THE release of Australian draft guidelines for managing ADHD remains in limbo because a key US contributor is under investigation for conflict of interest.

Last week, the NHMRC divulged why the guidelines, developed by the Royal Australasian College of Physicians, have languished unpublished since being commissioned by the previous Federal Government.

“The NHMRC has subsequently become aware of a US investigation into an alleged conflict of interest involving a leading researcher in the area of ADHD, whose work is widely referenced in the draft guidelines,” a spokesman said.

The New York Times reported on 20 March, 2009, that the Harvard child psychiatrist, Professor Joseph Biederman, was under investigation by Harvard and the National Institutes of Health for violating research rules and allegedly failing to report consulting fees from drug manufacturers.

Professor Biederman is an author on a significant proportion of the 900 articles cited in the guidelines.

The delay has come to light after media reports sparked new concerns that ADHD treatments were causing psychosis in children.
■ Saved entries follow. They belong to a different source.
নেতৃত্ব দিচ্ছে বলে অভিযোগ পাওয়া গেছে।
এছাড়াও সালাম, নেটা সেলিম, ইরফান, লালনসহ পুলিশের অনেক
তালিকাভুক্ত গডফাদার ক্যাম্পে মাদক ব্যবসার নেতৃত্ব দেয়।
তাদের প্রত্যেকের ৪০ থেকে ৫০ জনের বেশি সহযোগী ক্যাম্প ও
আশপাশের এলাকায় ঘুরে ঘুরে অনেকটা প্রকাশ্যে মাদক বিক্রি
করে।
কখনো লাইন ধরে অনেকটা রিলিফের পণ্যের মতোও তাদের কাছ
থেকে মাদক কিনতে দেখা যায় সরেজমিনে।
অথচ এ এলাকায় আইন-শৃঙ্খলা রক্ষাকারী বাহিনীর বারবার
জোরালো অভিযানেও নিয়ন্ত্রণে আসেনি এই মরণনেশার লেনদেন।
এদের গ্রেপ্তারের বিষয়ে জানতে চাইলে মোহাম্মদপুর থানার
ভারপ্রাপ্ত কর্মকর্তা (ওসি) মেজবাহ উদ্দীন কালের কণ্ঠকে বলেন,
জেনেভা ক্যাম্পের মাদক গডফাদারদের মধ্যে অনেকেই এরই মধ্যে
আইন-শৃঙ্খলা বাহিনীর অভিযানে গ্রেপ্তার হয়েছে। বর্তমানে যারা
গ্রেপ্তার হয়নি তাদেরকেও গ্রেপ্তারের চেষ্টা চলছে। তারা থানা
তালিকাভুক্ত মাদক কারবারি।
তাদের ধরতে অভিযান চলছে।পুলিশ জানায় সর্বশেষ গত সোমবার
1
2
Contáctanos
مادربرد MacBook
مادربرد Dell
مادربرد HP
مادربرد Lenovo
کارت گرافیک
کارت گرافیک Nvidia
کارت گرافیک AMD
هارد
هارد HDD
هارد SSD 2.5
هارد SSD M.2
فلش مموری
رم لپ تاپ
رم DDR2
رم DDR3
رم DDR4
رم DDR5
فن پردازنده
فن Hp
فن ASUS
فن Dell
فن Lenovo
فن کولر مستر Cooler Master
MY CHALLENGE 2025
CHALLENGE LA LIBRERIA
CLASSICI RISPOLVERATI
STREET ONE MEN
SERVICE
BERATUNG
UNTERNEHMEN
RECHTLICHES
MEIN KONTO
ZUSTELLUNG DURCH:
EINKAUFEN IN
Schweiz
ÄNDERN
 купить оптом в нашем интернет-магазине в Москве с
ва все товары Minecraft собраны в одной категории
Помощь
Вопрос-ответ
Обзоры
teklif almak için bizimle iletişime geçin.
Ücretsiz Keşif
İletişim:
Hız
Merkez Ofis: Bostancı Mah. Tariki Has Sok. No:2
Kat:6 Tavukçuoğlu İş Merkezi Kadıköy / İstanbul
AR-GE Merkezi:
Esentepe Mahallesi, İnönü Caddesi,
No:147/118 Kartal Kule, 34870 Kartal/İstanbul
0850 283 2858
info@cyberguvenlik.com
The TGA has argued adverse reaction reports had been conflated.   

To date, 330 adverse events have been reported for all ADHD medicines, and of those, 31 cases involved suicidal ideation but no completed suicides.

Dr Jon Jureidini, head of the department of psychological medicine at the Women’s and Children’s Hospital in Adelaide, said the new guidelines were a significant improvement and should be published immediately.

ADHD medications were being over-prescribed and should be restricted, he said.

“My concern is the evidence for the beneficial effects of ADHD drugs on anything but short-term symptomatic improvement is very poor, so you have to really question the harm/benefit ratio for those drugs.”